给定任务 A: 下面的所选文本在“pg_rewind的原理”之下列出了哪几个步骤？请全部列出。

所选文本:
PostgreSQL 9.5 new feature - pg_rewind fast sync Split Brain Primary & Standby
背景
PostgreSQL 9.5 将pg_rewind纳入源码, pg_rewind是一个非常好的工具.
如果是9.3或者9.4,你可以从github下载对应的版本分支。例如:
git clone -b REL9_4_STABLE https://github.com/vmware/pg_rewind.git
git clone -b REL9_3_STABLE https://github.com/vmware/pg_rewind.git
当我们在使用PostgreSQL流复制实施主备复制时, 如果在某些情况下, 例如主机有问题时, 备机激活成为读写, 并对外提供服务.
但是如果主机那边还有读写的话, 主备就会出现脑裂的情况.
出现脑裂之后, 原来的主机要变成备机怎么办?
一般我们需要重建备机, 即把数据文件删掉, 重新同步.
另一种方法是用rsync , 同步修改的文件.
如果数据量很大, 以上两种方法都需要耗费大量的时间.
pg_rewind的原理
1. 首选获得备机激活的时间线
2. 根据备机激活的时间线, 在老的主机上找到这个时间线之前的最后一个checkpoint
3. 在老的主机根据这个checkpoint位置, 找到自此以后老的主机产生的所有的XLOG.

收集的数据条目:
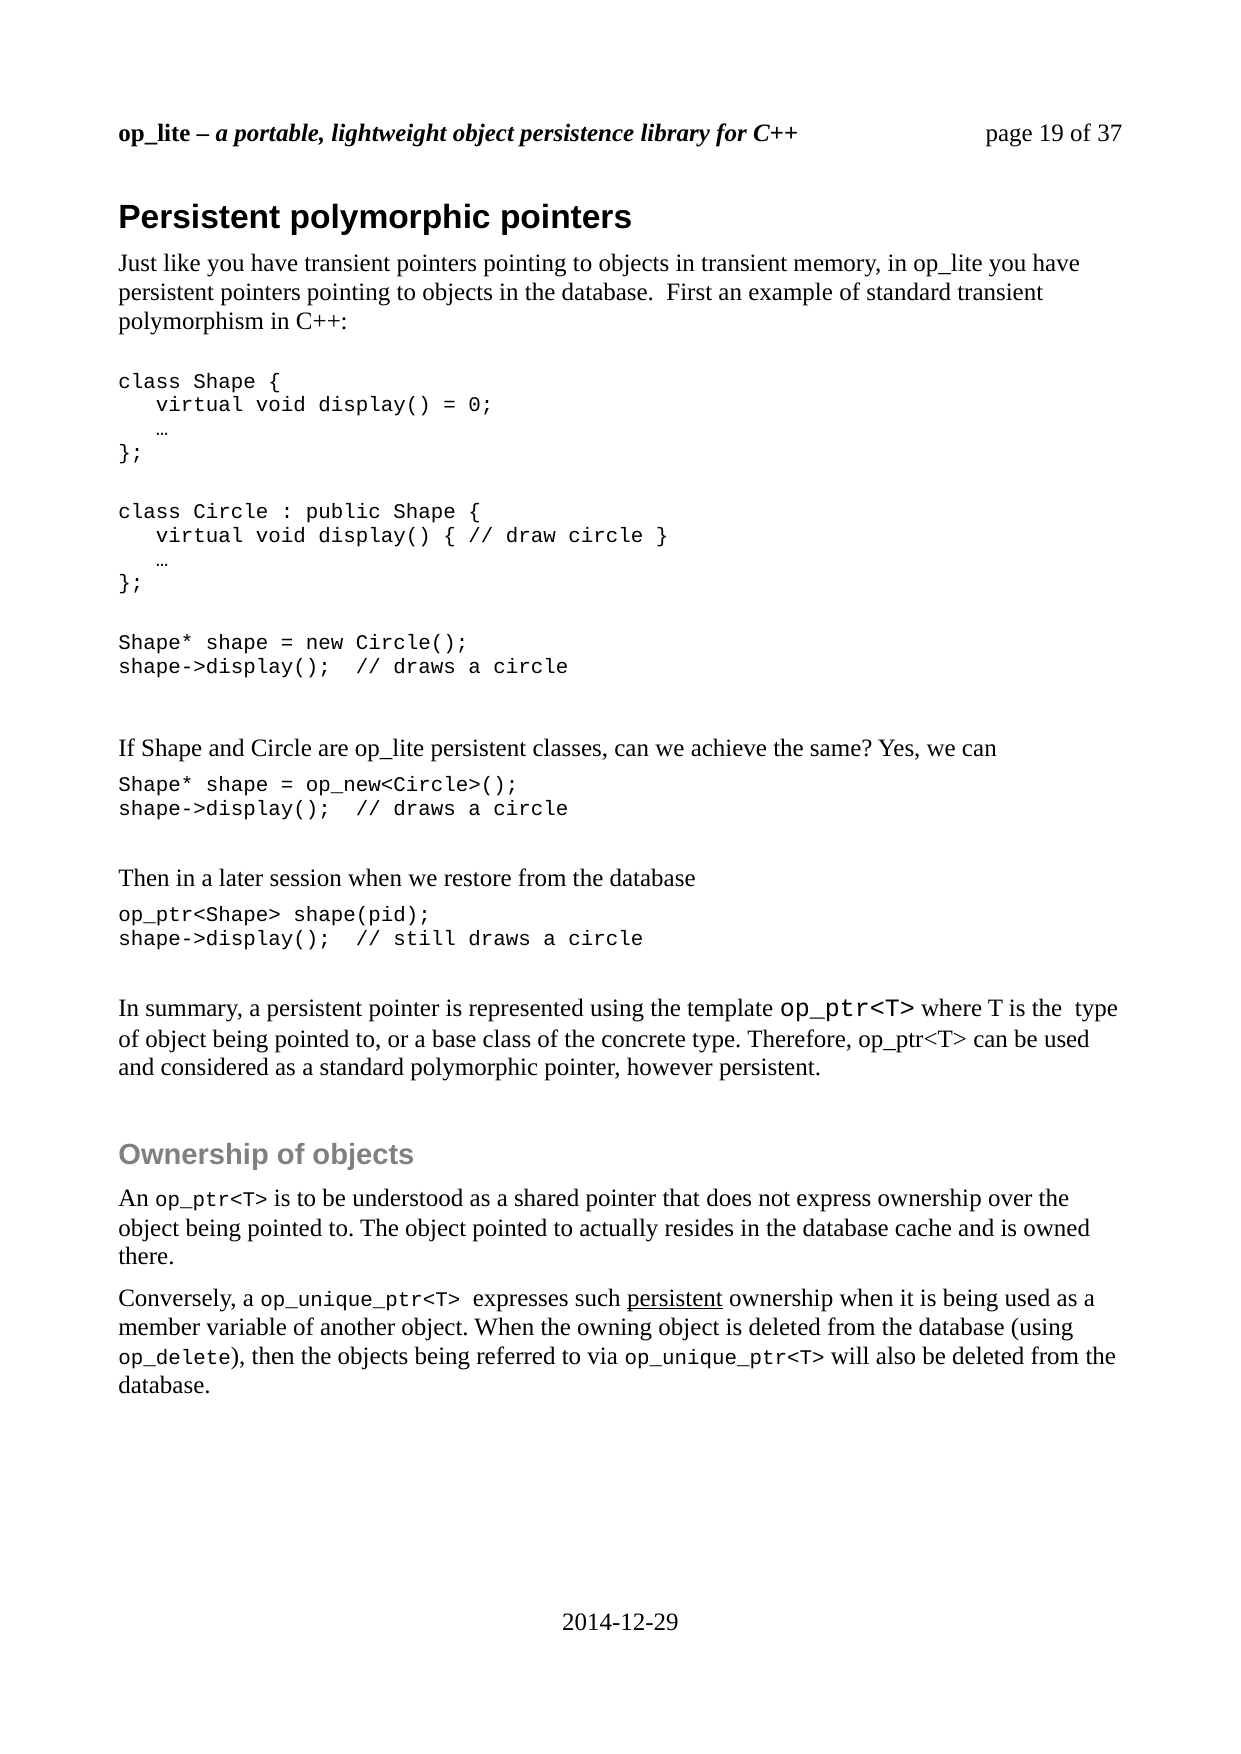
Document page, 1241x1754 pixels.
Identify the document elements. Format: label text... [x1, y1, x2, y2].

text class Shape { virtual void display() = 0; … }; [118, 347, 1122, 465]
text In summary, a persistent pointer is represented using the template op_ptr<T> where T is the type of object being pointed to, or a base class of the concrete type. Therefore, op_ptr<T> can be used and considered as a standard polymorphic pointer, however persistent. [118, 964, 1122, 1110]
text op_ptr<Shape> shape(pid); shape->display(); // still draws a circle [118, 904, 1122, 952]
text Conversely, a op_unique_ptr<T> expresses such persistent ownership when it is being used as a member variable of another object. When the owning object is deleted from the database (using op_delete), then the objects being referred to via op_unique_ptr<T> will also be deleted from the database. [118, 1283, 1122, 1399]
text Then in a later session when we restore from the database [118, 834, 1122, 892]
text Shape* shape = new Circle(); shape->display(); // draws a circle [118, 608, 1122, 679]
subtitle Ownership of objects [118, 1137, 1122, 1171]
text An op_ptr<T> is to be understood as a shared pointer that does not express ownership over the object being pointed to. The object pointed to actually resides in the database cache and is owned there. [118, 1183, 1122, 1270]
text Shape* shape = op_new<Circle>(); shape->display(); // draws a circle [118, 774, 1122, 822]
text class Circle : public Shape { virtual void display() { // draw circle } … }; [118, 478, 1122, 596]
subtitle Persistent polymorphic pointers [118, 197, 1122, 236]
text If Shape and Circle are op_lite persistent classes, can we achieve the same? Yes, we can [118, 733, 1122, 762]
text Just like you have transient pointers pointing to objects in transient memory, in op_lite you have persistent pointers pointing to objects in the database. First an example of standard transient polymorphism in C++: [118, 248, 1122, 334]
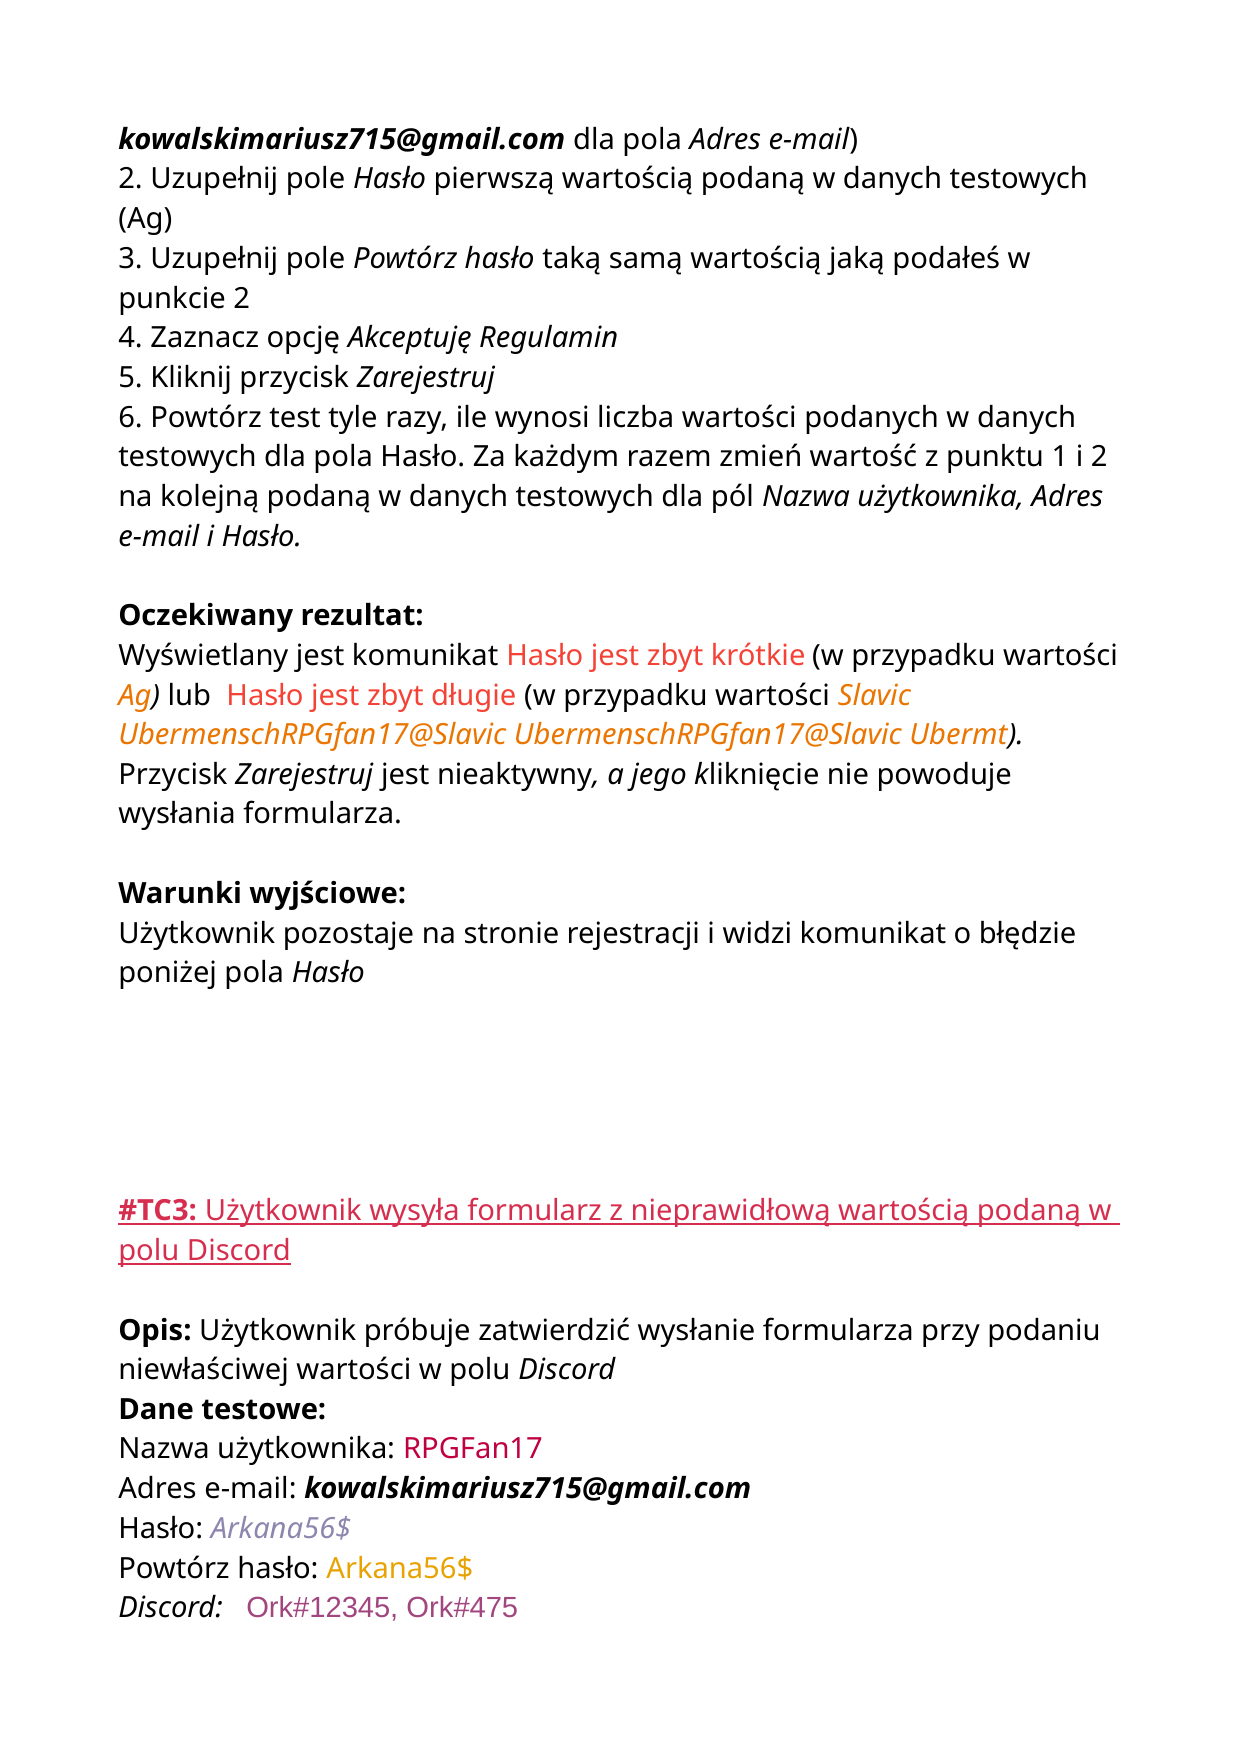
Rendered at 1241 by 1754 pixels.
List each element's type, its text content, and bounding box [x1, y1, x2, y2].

给定任务 B: 请把清单中从含有“Rendered at 1241 by 1754 pixels.”的那一行到清单末尾的各行重写一遍，将其中的“bounding box”替换为“enclosing box”，其余保持不变，并且只写出这些行。

完整答案 A:
1. 首选获得备机激活的时间线
2. 根据备机激活的时间线, 在老的主机上找到这个时间线之前的最后一个checkpoint
3. 在老的主机根据这个checkpoint位置, 找到自此以后老的主机产生的所有的XLOG.

完整答案 B:
Rendered at 1241 by 1754 pixels.
List each element's type, its text content, and enclosing box [x1, y1, x2, y2].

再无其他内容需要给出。